[WORK ORDER 1]: In the text below on pharmaceutical formulations, rewrite the paragraph beginning "Moreover, the pharmaceutical preparations" as a bulleted list, keeping all of its main facts.
[WORK ORDER 2]: According to the text below on pharmaceutical formulations, which adjuvants are named as suitable for injection solutions?

[PROVIDED TEXT]:
──────────
The compounds of formula (I) and their pharmaceutically acceptable salts can be processed with pharmaceutically inert, inorganic or organic adjuvants for the production of tablets, coated tablets, dragées, hard gelatin capsules, injection solutions or topical formulations Lactose, corn starch or derivatives thereof, talc, stearic acid or its salts etc. can be used, for example, as such adjuvants for tablets, dragées and hard gelatin capsules.
Suitable adjuvants for soft gelatin capsules, are, for example, vegetable oils, waxes, fats, semi-solid substances and liquid polyols, etc.
Suitable adjuvants for the production of solutions and syrups are, for example, water, polyols, saccharose, invert sugar, glucose, etc.
Suitable adjuvants for injection solutions are, for example, water, alcohols, polyols, glycerol, vegetable oils, etc.
Suitable adjuvants for suppositories are, for example, natural or hardened oils, waxes, fats, semi-solid or liquid polyols, etc.
Suitable adjuvants for topical ocular formulations are, for example, cyclodextrins, mannitol or many other carriers and excipients known in the art.
Moreover, the pharmaceutical preparations can contain preservatives, solubilizers, viscosity-increasing substances, stabilizers, wetting agents, emulsifiers, sweeteners, colorants, flavorants, salts for varying the osmotic pressure, buffers, masking agents or antioxidants. They can also contain still other therapeutically valuable substances.
The dosage can vary in wide limits and will, of course, be fitted to the individual requirements in each particular case. In general, in the case of oral administration a daily dosage of about 0.1 mg to 20 mg per kg body weight, preferably about 0.5 mg to 4 mg per kg body weight (e.g. about 300 mg per person), divided into preferably 1-3 individual doses, which can consist, for example, of the same amounts, should it be appropriate. In the case of topical administration, the formulation can contain 0.001% to 15% by weight of medicament and the required dose, which can be between 0.1 and 25 mg in can be administered either by single dose per day or per week, or by multiple doses (2 to 4) per day, or by multiple doses per week. It will, however, be clear that the upper or lower limit given herein can be exceeded when this is shown to be indicated.
──────────
[PROVIDED MATERIAL]:
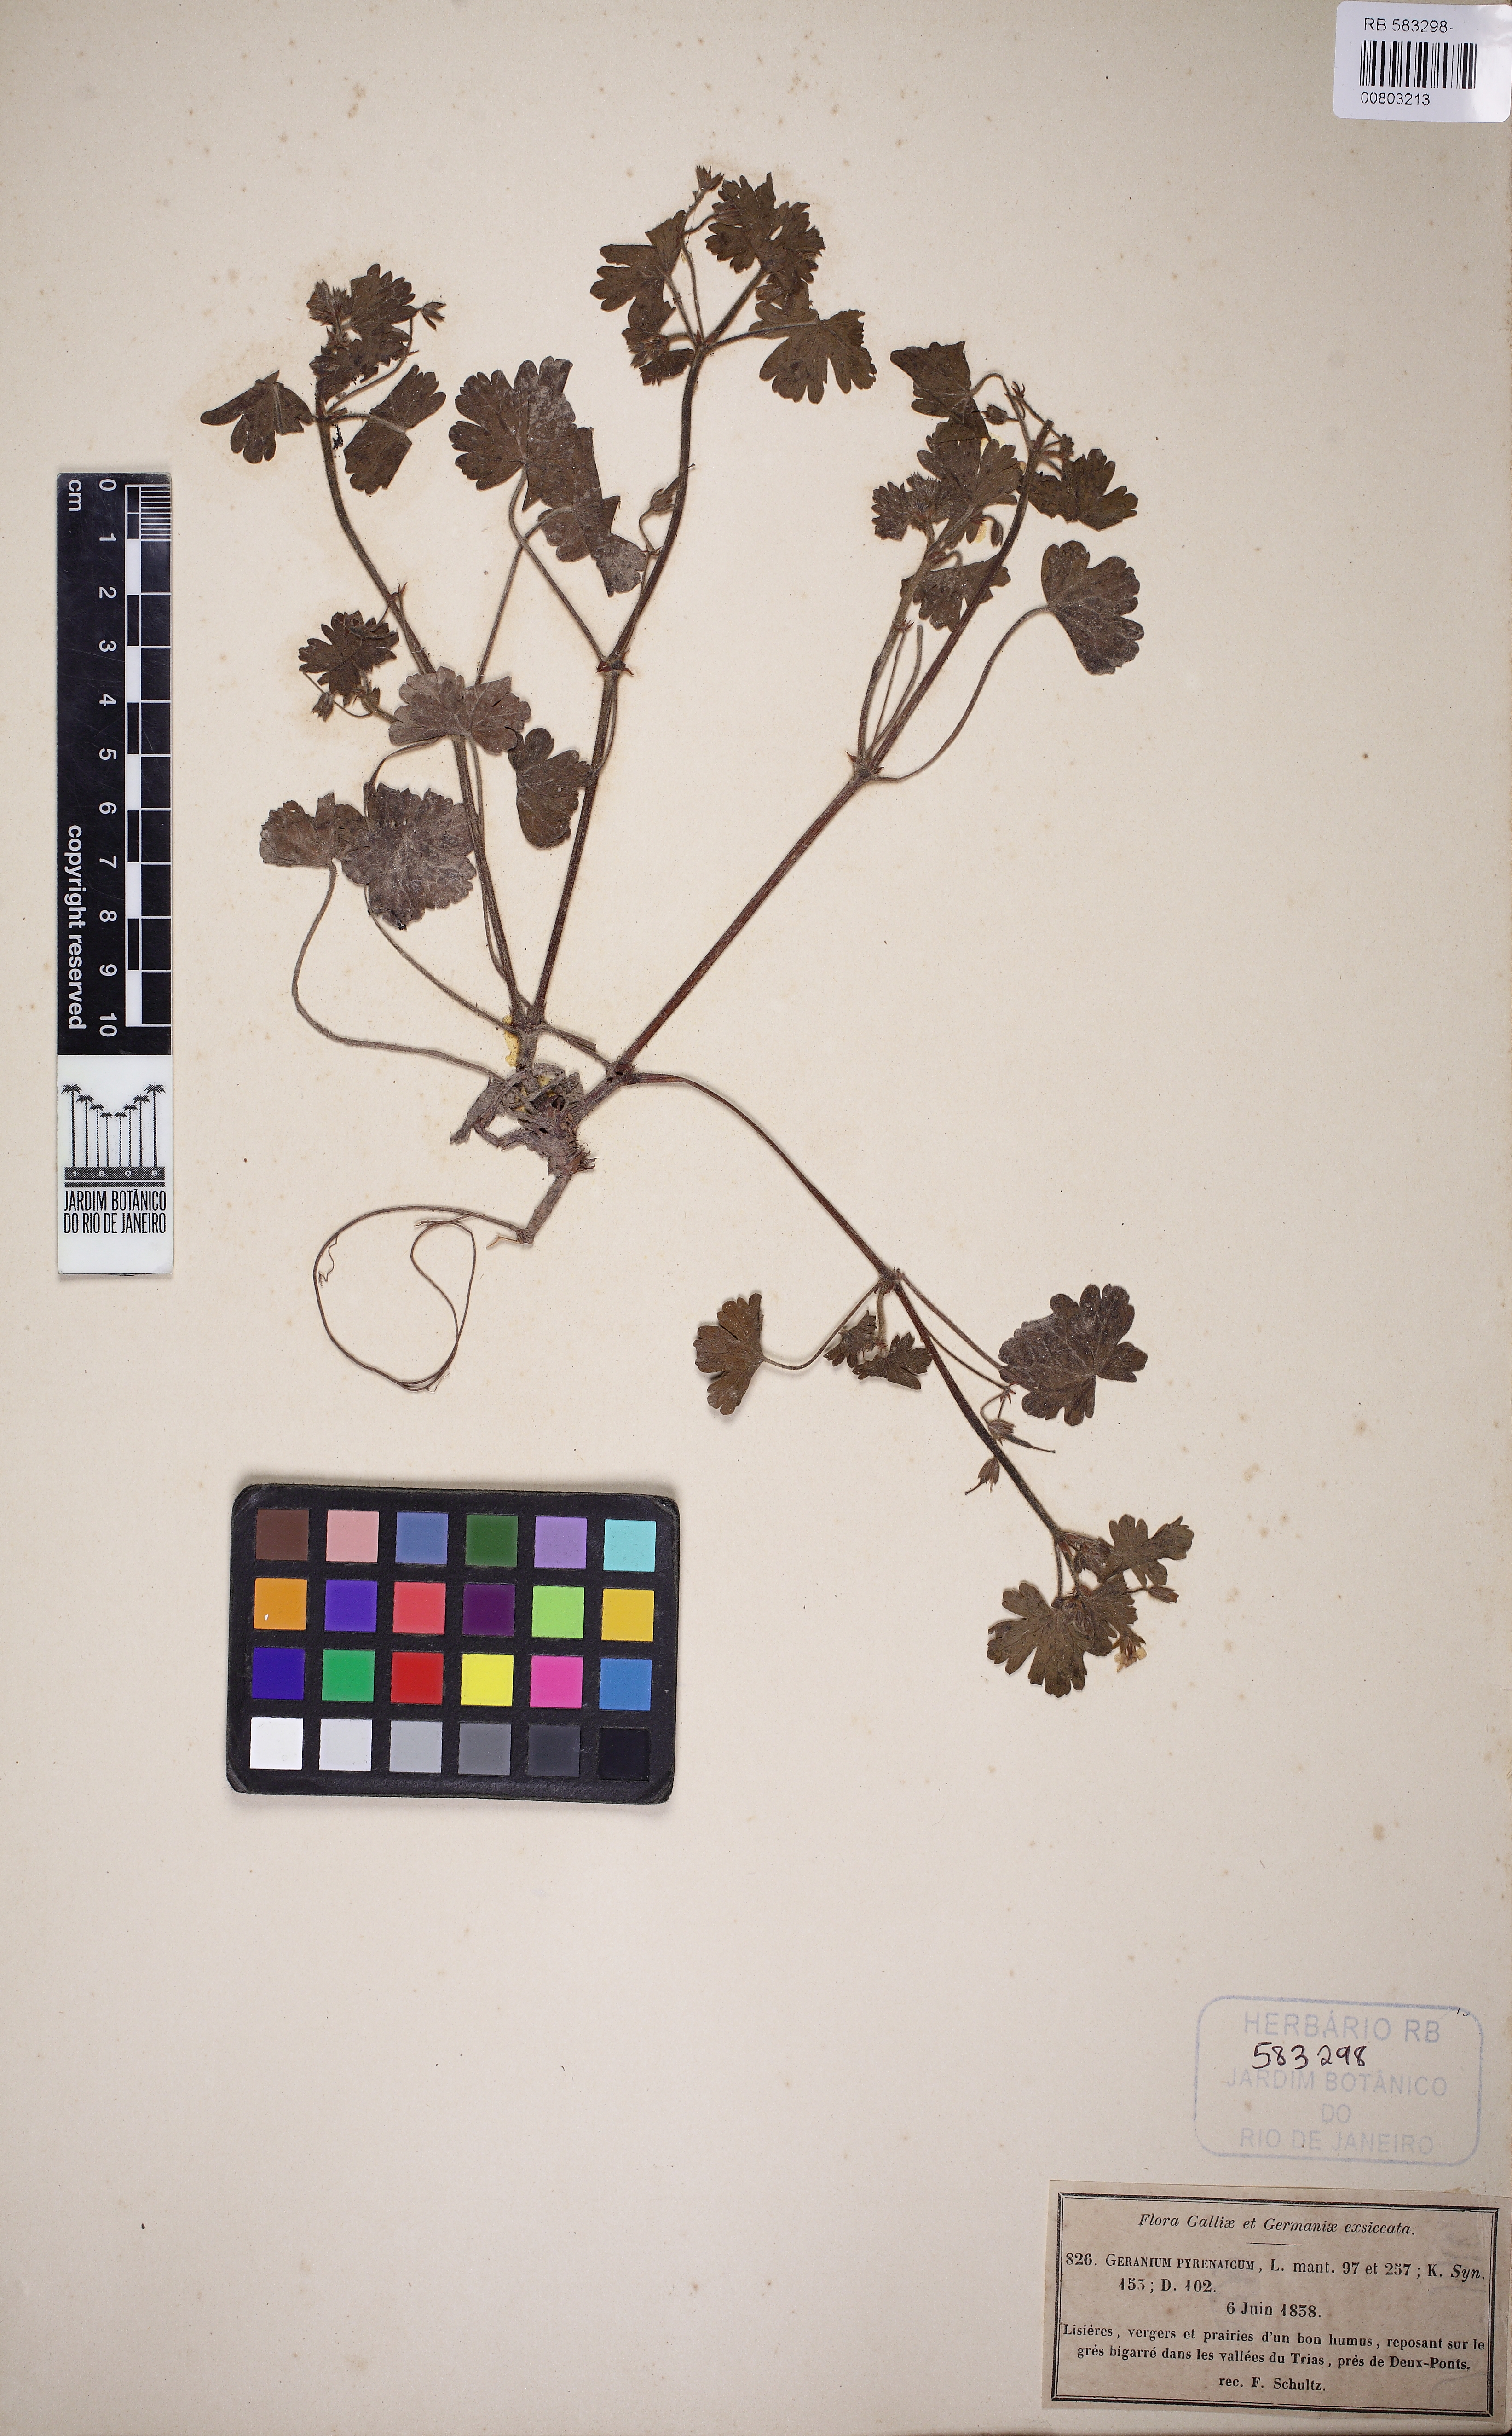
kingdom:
──────────
[EXERCISE SOLUTION 1]:
The pharmaceutical preparations can also contain:
- preservatives
- solubilizers
- viscosity-increasing substances
- stabilizers
- wetting agents
- emulsifiers
- sweeteners
- colorants
- flavorants
- salts for varying the osmotic pressure
- buffers
- masking agents
- antioxidants
- other therapeutically valuable substances

[EXERCISE SOLUTION 2]: Water, alcohols, polyols, glycerol and vegetable oils.